Всего лишь три километра, целых три километра - почувствуйте разницу.
Олег Кашин
Дайте нам сгореть
Что случилось в доме престарелых около поселка Чернь
I.
- И мы должны делать все, чтобы жители Тульского края чувствовали себя хорошо и достойно, - заместитель губернатора Тульской области Аркадий Чмуневич, кажется, сам понимает, что говорит не то, но это не важно, его все равно никто не слушает. Аудитория, выстроившаяся полукругом напротив девяти свежевырытых могил, - человек сто. Двое очень дряхлых стариков (один опирается на костыль), три старухи (одна держит в руках букет желтых бумажных цветов), один заплаканный подросток лет пятнадцати, остальные - сотрудники пансионата, женщины за пятьдесят в странных меховых шапках. Отпевание уже закончилось, траурный митинг состоит из одной речи Чмуневича. После того, как гробы опустят в могилы, женщин в шапках отвезут в райцентр Чернь, где Чмуневич проведет совещание по вопросам пожарной безопасности социальных учреждений. Он будет ругаться и грозить оргвыводами; его можно понять - ведь жители Тульского края должны чувствовать себя хорошо и достойно.

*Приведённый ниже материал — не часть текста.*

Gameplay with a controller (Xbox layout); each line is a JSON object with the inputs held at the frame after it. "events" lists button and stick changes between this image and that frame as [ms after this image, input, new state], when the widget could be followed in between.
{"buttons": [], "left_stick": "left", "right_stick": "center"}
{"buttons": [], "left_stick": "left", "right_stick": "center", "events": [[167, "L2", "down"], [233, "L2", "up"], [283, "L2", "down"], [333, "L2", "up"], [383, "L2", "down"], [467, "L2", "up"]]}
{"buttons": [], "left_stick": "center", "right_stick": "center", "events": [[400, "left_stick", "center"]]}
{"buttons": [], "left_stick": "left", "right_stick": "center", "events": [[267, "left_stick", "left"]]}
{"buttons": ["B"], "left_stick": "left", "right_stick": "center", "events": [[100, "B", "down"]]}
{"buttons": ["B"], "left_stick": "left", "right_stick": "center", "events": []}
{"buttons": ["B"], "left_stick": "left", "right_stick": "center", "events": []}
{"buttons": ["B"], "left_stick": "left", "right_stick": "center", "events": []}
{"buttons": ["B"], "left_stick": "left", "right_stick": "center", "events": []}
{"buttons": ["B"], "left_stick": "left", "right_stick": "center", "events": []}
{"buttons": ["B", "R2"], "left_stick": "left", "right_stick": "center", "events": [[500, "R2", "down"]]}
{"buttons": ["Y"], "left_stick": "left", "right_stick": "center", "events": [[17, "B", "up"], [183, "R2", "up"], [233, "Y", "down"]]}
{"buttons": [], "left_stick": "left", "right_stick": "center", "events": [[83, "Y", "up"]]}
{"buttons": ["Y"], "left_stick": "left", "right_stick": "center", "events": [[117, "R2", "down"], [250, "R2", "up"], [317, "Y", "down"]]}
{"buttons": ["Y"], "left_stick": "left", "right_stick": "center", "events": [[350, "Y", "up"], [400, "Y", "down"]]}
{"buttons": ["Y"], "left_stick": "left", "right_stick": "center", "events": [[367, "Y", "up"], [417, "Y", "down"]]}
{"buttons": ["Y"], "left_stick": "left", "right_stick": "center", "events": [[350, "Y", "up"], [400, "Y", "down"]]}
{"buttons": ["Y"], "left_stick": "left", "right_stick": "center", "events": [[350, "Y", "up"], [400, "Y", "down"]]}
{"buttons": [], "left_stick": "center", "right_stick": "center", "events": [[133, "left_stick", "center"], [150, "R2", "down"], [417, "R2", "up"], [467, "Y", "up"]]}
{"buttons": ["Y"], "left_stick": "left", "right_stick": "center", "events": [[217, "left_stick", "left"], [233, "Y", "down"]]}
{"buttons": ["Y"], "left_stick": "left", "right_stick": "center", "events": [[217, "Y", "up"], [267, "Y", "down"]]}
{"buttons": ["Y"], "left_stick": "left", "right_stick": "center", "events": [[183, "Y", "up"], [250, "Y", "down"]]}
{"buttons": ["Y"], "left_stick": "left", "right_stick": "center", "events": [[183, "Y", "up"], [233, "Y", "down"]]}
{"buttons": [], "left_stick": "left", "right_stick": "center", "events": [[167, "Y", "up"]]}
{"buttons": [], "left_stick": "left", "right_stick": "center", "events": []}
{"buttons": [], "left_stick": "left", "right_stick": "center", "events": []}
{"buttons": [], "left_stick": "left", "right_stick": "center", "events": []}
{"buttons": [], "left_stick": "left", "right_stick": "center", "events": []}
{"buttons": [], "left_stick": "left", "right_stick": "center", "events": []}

Интернатские рабочие руками отковыривают от смерзшихся пригорков куски глины, бросают их в могилы - глина бьется о гробы с таким звуком, что кажется, будто они пустые. Глава муниципального образования «Чернский район» Александр Алферов говорит шепотом главе поселения Велье-Никольское Александру Гребенькову: «Сейчас людей увезут, скажи бульдозеристу, чтобы доделал, а то эти себе все руки отморозят». Бульдозер, которым будут закапывать могилы, и экскаватор, которым их копали, - приехали из райцентра, потому что похороны проводятся «на районном уровне».
Замгубернатора и глава района - не Бог весть какие высокие гости, но и таких на кладбище в Велье-Никольском никогда не бывало. На этом кладбище вообще ничего не бывало, даже кладбищенской ограды, венков и памятников. Дело в том, что это вообще не кладбище. Обитателей Чернского интерната для престарелых и инвалидов хоронят прямо на поляне в лесу. На десятке могил - деревянные кресты, свидетельствующие о том, что у некоторых стариков все-таки были родственники. Остальные могилы обозначены железными прутьями с желтыми табличками - фамилия, инициалы, дата смерти. У тех, кого хоронят теперь, на могилах будут и таблички, и кресты - типовые, металлические, ажурные. Я спросил у главы района, есть ли у этой поляны официальный статус кладбища, и Алферов ответил: «Есть. Наверное».
II.
Двухэтажный жилой корпус Чернского интерната для престарелых и инвалидов (инвалиды - в основном с заболеваниями нервной системы и опорно-двигательного аппарата) 1952 года постройки сгорел 4 ноября. Пожар начался днем, в половине второго, и продолжался пять часов.
Теперь корпус снаружи похож на декорации какого-нибудь готического триллера - когда зловещий замок уже сгорел, и все его обитатели умерли: обугленные стены и пустые окна, через которые видно небо. Изнутри - что-то вроде бесланской школы: жизнерадостная живопись на стенах (в бывшей столовой - три большие фрески: слева старец, играющий на гуслях, и отрок, его слушающий, справа - гусар с виолончелью и дама в белом со скрипочкой, по центру - большой праздничный стол, символом изобилия на котором служит самовар), разбитые зеркала, пожарная кнопка (почему-то желтая, а не красная), уцелевшая на сгоревшей стене.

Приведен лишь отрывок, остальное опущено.